Задание
Перепечатайте без изменений отрывок из воспоминаний о еврейском погроме: от слов «Мой отец много» до слов «стал еврейский погром.» включительно.

Предоставленный текст
########################################

Мой отец много беседовал с Мишей на различные темы. Я прислушивался к их беседам, хотя понимал очень мало. Миша часто от серьезных разговоров внезапно переходил на шутливый, задорный тон. Он заводил граммофон и начинал танцевать с Машенькой, чаще всего вальс «На сопках Маньчжурии».
Но скоро судьба сделала такой крутой поворот, что кончилась радость в нашем доме, кончилось и мое безоблачное детство. Бывают в жизни рубежи, когда скачкообразно изменяется восприятие внешних событий, после чего начинается новая фаза в жизни человека. Таким рубежом в моей жизни стал еврейский погром.
Помню начало погрома. Я пошел с матерью покупать овощи. Вдруг услышал душераздирающий крик женщины: «Спасите, убивают, ратуйте, гевалт!» Мать схватила меня за руку и стремительно бросилась в ту сторону, откуда раздался крик. Я увидел жуткую, омерзительную картину: какой-то человек бил ногами женщину, которая лежала на земле, ее лицо было залито кровью. В это же время около десятка каких-то типов грабили лавку, набивали карманы орехами, халвой, ирисками, мармеладом, опрокидывали корзины с яблоками. У черносотенца, избивавшего женщину, был огромный живот, низкий покатый лоб, на который падали спутанные, грязные волосы.

########################################

Приложенный перечень
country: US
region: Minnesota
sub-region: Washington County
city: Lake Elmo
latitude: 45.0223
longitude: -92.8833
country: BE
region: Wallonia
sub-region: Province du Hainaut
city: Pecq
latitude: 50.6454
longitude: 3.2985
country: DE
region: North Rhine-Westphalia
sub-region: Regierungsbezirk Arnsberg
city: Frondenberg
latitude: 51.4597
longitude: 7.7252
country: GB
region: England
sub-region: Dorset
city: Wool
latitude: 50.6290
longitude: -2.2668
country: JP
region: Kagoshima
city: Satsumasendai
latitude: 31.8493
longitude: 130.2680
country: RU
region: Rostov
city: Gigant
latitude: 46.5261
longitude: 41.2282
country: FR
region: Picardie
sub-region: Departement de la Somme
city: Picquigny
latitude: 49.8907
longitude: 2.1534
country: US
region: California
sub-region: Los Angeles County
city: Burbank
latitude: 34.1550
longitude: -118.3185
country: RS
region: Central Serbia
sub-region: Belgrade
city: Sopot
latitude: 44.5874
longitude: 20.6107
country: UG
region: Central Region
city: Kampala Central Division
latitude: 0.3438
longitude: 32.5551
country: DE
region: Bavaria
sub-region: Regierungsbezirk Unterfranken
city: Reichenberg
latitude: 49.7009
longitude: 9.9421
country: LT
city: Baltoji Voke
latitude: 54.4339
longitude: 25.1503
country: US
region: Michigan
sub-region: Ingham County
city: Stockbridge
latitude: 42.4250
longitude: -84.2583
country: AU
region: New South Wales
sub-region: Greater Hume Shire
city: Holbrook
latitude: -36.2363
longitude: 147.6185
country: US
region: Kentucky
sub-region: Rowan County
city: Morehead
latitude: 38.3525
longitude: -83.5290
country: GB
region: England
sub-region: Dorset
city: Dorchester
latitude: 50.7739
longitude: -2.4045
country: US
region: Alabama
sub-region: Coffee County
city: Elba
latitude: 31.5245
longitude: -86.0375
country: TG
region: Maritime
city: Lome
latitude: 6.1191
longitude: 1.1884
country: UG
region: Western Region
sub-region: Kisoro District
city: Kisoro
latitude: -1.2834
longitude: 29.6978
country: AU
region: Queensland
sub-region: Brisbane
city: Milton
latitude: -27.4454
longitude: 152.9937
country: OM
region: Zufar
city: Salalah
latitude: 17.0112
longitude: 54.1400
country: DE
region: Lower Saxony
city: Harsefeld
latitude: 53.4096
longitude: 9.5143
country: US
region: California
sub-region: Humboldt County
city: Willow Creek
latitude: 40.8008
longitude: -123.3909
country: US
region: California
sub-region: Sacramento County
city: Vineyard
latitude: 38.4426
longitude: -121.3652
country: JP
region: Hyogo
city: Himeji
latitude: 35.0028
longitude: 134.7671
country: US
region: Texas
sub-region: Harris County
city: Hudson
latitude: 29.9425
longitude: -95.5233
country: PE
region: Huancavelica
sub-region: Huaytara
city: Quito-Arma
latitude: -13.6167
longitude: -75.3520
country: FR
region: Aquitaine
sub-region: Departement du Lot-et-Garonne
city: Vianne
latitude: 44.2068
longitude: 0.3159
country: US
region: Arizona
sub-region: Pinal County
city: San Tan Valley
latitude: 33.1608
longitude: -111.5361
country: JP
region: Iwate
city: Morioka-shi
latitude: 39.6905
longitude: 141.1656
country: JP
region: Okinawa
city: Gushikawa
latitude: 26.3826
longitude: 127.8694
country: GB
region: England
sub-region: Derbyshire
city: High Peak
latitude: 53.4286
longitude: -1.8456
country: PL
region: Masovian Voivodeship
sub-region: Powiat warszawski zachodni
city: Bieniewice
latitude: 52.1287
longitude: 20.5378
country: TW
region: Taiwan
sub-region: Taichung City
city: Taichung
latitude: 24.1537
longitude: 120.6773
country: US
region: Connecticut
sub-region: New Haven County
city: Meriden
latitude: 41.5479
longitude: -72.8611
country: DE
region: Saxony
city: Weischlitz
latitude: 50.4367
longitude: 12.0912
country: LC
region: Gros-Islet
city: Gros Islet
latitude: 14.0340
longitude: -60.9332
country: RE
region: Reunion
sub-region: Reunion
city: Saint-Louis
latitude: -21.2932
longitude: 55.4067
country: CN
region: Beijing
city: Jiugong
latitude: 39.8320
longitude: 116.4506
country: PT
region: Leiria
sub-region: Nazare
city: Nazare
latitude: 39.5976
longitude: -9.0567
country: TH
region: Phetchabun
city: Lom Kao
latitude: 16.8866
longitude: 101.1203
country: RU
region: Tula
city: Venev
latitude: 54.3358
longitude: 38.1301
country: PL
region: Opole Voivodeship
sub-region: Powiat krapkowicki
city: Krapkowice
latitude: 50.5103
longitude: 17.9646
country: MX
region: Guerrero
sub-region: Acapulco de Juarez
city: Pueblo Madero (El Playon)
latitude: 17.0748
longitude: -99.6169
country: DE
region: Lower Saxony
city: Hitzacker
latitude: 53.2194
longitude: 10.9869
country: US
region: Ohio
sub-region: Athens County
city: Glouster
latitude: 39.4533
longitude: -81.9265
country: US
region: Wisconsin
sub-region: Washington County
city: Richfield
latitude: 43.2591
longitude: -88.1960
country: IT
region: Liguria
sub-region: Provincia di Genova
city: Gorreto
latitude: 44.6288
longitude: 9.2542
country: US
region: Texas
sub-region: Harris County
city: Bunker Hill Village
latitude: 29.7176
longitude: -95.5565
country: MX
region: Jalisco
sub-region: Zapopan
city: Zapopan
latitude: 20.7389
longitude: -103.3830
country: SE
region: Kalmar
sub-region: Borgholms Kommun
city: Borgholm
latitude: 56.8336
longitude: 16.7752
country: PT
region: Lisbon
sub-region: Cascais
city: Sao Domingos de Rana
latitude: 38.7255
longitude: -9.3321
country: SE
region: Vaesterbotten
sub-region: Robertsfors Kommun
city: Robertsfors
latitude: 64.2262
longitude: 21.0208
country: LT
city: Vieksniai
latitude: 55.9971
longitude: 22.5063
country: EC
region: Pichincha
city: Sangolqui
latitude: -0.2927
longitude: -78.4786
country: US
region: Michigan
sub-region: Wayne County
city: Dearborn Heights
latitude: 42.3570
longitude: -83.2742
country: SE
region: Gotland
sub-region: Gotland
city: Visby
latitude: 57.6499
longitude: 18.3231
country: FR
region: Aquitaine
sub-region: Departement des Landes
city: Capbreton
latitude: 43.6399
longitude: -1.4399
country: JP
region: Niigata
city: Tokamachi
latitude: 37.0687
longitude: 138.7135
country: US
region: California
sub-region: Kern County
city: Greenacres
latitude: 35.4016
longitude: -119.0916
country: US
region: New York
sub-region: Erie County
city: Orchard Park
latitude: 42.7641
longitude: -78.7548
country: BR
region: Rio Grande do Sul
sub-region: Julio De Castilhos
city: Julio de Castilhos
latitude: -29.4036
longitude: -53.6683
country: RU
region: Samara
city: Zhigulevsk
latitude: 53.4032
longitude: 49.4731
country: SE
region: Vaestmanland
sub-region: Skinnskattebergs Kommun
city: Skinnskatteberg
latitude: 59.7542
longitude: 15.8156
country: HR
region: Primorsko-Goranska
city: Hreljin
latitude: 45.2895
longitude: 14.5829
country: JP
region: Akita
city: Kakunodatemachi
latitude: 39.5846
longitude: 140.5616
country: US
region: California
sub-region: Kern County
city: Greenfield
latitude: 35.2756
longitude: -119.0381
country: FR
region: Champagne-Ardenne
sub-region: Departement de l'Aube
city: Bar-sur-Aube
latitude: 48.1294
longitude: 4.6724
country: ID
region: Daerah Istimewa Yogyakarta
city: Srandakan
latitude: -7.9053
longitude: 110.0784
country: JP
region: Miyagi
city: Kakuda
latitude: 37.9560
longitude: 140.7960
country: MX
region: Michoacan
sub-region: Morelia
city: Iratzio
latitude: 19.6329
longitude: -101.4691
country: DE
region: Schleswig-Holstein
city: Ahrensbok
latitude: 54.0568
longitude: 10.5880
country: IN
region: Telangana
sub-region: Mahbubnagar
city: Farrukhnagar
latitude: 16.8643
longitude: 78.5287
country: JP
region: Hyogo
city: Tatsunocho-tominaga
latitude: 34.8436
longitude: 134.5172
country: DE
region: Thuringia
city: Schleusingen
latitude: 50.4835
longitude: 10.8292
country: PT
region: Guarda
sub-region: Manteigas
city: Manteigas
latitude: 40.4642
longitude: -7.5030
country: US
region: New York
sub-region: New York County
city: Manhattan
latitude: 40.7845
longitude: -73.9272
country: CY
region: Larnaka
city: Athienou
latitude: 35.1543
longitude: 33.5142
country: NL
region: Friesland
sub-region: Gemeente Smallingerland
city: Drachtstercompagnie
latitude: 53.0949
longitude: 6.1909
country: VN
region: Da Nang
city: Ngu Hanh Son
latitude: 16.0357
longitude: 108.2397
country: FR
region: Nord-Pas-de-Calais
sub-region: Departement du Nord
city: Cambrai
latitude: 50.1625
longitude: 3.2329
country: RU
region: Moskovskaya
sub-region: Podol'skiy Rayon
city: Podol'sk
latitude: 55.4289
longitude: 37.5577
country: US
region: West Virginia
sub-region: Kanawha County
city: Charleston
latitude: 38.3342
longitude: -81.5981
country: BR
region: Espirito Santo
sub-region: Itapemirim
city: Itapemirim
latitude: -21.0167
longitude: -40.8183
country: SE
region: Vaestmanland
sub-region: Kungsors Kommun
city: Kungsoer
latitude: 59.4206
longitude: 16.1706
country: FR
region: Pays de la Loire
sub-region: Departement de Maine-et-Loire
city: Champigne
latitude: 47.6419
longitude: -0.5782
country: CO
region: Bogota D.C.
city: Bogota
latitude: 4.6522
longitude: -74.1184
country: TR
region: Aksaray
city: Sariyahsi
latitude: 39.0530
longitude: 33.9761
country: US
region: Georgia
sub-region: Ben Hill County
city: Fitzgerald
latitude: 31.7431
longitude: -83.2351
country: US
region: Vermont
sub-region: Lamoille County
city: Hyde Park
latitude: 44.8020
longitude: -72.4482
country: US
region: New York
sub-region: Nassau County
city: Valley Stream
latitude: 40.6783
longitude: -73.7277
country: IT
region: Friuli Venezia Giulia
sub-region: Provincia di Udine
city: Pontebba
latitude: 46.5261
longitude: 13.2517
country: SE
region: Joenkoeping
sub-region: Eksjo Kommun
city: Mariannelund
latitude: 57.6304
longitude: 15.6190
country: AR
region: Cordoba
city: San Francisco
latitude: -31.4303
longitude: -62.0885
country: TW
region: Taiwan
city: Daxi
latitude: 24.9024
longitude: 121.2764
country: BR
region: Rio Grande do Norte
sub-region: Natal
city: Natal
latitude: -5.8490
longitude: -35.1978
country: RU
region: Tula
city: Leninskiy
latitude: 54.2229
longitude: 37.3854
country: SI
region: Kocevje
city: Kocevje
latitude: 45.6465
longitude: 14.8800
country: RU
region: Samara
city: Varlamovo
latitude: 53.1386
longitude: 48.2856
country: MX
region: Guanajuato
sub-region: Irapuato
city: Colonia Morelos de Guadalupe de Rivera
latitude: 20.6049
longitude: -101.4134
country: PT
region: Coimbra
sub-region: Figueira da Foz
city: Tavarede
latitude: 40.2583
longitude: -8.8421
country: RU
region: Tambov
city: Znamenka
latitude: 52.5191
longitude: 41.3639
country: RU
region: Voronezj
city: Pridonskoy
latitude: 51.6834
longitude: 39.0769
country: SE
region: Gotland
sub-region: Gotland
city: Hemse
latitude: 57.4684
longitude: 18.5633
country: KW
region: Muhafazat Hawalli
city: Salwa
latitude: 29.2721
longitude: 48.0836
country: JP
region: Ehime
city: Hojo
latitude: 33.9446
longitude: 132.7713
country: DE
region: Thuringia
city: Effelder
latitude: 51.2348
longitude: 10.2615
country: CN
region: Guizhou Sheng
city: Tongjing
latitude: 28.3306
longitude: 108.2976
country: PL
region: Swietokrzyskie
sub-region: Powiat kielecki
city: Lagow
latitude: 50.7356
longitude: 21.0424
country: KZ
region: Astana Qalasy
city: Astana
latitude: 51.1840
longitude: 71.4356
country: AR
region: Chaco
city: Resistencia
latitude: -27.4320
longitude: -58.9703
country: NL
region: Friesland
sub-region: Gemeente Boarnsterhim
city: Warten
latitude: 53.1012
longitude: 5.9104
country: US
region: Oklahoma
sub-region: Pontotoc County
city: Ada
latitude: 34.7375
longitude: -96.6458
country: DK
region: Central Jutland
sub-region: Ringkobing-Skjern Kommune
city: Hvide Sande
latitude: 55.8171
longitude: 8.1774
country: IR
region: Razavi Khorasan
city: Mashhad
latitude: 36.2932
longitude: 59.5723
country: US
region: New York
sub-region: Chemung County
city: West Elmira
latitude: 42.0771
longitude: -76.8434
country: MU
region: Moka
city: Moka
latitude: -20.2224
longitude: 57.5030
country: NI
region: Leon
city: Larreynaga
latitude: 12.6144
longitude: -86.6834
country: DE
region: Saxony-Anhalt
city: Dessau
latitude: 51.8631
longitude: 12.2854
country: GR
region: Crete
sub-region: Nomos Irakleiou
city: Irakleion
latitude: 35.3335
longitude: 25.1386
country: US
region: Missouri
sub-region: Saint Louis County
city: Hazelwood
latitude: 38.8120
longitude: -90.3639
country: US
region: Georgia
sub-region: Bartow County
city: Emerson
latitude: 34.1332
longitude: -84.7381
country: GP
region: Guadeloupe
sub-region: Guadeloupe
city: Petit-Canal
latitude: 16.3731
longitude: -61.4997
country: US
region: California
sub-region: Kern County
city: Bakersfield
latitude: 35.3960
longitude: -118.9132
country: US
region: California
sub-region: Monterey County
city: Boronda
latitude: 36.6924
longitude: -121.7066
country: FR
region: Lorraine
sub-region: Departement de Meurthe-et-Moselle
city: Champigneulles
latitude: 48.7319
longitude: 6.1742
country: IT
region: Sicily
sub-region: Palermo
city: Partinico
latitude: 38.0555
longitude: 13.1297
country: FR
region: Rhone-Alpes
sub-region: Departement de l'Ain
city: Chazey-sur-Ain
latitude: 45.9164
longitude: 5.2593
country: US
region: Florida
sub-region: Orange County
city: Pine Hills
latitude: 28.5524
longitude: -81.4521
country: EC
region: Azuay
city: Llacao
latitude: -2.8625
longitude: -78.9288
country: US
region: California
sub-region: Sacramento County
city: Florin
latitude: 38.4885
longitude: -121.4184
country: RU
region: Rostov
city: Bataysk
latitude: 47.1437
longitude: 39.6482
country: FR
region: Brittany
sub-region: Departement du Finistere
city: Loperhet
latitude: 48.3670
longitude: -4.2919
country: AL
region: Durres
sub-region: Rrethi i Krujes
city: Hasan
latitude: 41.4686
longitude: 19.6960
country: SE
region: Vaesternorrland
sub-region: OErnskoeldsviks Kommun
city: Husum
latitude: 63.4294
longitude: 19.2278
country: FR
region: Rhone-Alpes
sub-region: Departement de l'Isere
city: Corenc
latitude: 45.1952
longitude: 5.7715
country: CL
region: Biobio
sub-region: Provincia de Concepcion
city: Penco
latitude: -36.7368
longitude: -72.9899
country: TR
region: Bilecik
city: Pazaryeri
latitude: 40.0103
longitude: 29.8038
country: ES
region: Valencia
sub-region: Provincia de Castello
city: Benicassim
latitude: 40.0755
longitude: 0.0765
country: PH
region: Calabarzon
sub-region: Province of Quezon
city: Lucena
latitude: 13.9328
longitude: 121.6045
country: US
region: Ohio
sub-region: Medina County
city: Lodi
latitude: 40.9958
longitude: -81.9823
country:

########################################

Ответ на задание
Мой отец много беседовал с Мишей на различные темы. Я прислушивался к их беседам, хотя понимал очень мало. Миша часто от серьезных разговоров внезапно переходил на шутливый, задорный тон. Он заводил граммофон и начинал танцевать с Машенькой, чаще всего вальс «На сопках Маньчжурии».
Но скоро судьба сделала такой крутой поворот, что кончилась радость в нашем доме, кончилось и мое безоблачное детство. Бывают в жизни рубежи, когда скачкообразно изменяется восприятие внешних событий, после чего начинается новая фаза в жизни человека. Таким рубежом в моей жизни стал еврейский погром.